Electronic Configuration¶
Not specifying occupation numbers in input will not automatically result in the computational of the ground state. It may even lead to non-convergence in the SCF and/or in the determination of minimum-energy geometries or transition states. Therefore: whenever possible, specify occupation numbers explicitly in input (key OCCUPATIONS)!
Misunderstanding results of a calculation may easily result from a lack of awareness of how ADF treats the electronic configuration, which orbitals are occupied and which are empty. Unless you specify occupation numbers in input they will be determined from the aufbau principle but only during the first few SCF cycles. Thereafter the distribution of electrons over the different symmetry representations is frozen (see the key OCCUPATIONS, options AUFBAU and aufbau2). If at that point the potential has not yet sufficiently relaxed to self-consistency the final situation may be non-aufbau.
A related aspect is that the ground state does not necessarily have an aufbau occupation scheme. In principle, different competing electronic states have to be evaluated to determine which has the lowest total (strongest bonding) energy.

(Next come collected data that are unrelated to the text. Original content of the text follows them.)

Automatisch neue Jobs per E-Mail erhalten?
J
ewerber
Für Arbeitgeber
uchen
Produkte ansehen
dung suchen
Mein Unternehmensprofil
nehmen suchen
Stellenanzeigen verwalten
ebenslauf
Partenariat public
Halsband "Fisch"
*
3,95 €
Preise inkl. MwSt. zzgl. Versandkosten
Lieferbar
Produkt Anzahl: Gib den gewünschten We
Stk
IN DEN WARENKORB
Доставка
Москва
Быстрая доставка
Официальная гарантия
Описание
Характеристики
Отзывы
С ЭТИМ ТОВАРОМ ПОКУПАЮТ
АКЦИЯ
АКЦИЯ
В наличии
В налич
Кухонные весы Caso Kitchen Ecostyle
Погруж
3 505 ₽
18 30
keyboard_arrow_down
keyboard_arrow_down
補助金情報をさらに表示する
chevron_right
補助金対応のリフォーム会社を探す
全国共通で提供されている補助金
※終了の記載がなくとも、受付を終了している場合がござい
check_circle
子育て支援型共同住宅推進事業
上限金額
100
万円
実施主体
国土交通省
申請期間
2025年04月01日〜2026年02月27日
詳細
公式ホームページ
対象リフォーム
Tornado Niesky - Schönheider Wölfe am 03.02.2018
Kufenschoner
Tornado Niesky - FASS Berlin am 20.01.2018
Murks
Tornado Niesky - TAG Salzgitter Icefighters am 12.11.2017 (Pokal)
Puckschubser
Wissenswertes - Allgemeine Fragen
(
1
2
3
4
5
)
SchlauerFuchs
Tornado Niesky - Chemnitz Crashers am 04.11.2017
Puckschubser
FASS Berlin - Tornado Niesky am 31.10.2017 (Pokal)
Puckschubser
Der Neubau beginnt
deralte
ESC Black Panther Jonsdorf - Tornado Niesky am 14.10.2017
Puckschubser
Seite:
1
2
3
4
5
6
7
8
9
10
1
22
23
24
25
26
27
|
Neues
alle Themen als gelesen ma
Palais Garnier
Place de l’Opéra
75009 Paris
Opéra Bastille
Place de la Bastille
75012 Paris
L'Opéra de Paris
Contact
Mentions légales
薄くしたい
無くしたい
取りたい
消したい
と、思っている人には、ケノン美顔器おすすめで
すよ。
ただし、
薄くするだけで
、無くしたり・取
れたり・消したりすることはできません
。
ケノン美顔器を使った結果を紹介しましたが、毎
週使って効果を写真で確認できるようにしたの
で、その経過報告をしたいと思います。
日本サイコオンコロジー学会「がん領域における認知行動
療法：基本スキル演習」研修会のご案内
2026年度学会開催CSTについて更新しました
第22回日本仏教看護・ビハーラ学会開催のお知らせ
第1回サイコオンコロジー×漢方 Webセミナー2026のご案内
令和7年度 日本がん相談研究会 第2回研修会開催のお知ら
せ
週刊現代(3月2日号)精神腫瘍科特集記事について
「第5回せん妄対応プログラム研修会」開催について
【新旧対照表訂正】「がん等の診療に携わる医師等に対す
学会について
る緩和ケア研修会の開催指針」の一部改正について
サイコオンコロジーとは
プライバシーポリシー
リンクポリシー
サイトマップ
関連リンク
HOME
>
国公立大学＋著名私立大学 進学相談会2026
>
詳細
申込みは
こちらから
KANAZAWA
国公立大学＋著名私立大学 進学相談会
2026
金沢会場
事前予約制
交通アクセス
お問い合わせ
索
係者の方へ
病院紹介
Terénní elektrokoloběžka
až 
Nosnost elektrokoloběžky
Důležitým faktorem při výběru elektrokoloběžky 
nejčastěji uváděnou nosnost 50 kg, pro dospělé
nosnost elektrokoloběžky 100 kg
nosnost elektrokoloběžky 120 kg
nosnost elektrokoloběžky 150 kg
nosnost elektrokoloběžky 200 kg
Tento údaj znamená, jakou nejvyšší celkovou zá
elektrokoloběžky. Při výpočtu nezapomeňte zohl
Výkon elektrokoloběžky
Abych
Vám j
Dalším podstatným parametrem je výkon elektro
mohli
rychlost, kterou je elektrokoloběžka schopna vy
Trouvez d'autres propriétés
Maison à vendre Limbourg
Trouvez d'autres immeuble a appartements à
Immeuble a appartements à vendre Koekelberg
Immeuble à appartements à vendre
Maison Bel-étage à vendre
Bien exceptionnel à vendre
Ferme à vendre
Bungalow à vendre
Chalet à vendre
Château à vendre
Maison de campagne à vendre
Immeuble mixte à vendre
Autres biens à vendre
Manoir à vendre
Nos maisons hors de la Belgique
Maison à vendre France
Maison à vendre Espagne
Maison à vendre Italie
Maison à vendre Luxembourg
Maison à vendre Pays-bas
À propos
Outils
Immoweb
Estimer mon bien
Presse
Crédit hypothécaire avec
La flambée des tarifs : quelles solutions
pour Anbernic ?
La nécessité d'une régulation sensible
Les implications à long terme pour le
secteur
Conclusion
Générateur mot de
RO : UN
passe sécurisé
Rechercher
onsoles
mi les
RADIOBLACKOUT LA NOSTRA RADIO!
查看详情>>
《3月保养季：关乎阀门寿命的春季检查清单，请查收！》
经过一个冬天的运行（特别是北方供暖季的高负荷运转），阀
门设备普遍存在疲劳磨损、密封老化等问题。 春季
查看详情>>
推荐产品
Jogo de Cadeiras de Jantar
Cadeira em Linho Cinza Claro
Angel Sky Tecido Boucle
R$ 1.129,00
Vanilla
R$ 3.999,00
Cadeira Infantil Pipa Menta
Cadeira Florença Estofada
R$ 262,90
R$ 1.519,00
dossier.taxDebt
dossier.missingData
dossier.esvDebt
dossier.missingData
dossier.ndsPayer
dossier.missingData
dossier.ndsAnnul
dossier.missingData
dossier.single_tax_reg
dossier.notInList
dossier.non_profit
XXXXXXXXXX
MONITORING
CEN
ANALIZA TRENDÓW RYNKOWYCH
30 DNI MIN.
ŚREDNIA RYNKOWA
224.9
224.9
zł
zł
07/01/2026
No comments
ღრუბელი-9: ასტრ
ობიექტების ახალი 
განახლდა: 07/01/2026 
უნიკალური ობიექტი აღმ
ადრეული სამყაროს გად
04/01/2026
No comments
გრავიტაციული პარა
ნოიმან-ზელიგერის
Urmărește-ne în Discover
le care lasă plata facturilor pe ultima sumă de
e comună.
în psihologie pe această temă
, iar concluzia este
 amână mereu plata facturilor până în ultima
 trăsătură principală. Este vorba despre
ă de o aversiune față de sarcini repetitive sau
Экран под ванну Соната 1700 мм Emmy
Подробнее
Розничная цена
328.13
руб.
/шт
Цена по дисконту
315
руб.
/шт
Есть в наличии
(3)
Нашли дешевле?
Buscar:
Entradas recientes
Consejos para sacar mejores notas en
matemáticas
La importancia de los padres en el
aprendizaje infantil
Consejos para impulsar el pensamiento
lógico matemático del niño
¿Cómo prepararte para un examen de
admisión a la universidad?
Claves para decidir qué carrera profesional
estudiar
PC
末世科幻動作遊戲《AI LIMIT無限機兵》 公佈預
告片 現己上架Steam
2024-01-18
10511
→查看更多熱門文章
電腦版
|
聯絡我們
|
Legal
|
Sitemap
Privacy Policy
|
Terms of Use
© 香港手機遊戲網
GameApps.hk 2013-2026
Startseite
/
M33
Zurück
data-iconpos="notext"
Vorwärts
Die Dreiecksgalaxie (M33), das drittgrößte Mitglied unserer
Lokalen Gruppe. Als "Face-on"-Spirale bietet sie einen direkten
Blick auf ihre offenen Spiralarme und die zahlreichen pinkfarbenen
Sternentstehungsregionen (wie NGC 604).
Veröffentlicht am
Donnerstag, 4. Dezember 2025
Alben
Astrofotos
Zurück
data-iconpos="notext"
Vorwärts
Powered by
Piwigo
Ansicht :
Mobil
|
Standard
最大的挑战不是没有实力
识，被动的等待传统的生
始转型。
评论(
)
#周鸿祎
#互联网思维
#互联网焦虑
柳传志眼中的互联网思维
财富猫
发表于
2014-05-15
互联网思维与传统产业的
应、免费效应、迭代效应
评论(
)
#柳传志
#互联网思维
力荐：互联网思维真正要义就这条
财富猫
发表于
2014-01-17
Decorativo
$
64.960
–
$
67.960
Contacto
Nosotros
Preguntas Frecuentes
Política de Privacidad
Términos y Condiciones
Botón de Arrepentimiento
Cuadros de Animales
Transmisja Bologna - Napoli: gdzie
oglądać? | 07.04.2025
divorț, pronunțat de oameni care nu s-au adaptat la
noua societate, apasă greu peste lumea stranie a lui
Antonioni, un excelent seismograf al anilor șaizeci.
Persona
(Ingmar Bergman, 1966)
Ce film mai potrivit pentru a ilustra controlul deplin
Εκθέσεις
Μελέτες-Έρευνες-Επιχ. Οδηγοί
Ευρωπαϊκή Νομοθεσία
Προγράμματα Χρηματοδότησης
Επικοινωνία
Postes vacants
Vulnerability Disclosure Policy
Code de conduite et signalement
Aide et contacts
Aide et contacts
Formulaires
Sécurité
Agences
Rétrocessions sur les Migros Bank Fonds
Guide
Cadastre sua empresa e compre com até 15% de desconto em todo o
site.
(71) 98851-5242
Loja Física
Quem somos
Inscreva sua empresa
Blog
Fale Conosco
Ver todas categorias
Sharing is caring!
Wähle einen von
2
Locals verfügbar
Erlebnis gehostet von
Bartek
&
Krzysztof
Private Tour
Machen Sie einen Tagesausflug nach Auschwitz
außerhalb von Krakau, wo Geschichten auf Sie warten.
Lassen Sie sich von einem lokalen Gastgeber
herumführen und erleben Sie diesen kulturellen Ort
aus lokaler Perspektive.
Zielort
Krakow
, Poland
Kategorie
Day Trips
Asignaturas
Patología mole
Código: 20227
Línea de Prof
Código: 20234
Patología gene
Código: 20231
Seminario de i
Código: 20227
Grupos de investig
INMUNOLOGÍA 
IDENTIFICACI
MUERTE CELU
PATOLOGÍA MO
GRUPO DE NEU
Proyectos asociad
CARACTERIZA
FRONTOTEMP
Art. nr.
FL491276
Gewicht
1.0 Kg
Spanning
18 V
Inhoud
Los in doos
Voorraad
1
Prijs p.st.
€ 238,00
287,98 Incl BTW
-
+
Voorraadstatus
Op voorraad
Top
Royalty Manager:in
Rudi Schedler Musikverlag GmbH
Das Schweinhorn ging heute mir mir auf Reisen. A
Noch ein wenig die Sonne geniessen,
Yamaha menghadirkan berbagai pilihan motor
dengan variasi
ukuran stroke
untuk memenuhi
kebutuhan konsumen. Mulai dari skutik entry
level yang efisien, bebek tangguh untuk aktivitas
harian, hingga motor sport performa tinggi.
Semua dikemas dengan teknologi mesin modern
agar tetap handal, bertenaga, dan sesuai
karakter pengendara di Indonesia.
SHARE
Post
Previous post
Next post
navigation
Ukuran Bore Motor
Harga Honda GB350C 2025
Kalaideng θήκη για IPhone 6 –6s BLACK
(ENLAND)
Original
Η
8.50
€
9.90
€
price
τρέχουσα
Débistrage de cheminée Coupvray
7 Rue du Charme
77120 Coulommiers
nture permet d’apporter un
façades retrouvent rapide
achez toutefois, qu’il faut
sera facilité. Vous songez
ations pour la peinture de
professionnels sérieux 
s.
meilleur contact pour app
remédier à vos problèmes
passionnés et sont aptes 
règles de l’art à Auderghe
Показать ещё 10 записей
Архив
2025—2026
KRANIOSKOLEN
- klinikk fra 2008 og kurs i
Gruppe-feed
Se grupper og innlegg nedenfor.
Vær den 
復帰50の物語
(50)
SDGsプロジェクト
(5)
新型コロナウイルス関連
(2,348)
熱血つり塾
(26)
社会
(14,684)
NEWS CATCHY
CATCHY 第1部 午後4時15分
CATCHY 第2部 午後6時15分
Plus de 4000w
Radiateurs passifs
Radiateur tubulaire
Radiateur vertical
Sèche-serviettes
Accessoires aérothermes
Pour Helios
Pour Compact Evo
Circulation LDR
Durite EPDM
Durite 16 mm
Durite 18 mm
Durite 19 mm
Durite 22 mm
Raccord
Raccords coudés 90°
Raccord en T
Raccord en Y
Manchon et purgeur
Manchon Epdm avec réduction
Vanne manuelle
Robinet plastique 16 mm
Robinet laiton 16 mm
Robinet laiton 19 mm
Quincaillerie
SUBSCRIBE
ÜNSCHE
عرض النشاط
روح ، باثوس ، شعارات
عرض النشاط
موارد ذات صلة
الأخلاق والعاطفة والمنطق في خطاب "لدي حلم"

Check output always carefully as to which orbitals are occupied. In general, whenever possible, supply occupation numbers in input. Be aware that the automatic choice by the program may in a Geometry Optimization result in different configurations in successive geometries: the automatic assessment by the program will be carried out anew in each SCF procedure. If competing configurations with comparable energies have different equilibrium geometries, the geometry optimization has a high failure probability. The gradients computed from the SCF solution of a particular configuration drive the atoms in a certain direction, but in the next geometry, when the program re-determines the occupations and finds a different configuration, the resulting gradients may drive the atoms in another direction.
See the keys CHARGE and OCCUPATIONS for user-control of occupation numbers.
Spin-unrestricted versus spin-restricted, Spin states¶
If your molecule has unpaired electrons, you should run an unrestricted calculation, in principle. However, if this exhibits convergence problems (or if you simply want to save time: an unrestricted calculation takes a factor 2 more CPU time and data storage), you may consider to do it in two steps. First, run a spin-restricted calculation. Then perform a spin-unrestricted calculation using the restricted TAPE21 as a restart file. In the follow-up calculation you should specify the precise occupation numbers for the state you’re interested in, and use the SCF input key to specify only one SCF cycle (iterations=1). This prohibits convergence (so you keep the converged restricted orbitals) and gives you a fairly adequate approximation to a converged unrestricted result. See also the H2 example run for a discussion in the Examples document.
An unrestricted calculation does not necessarily yield the multiplet configuration (triple, doublet ...). This is a rather complicated matter, see the discussion on multiplet states, key SLATERDETERMINANTS.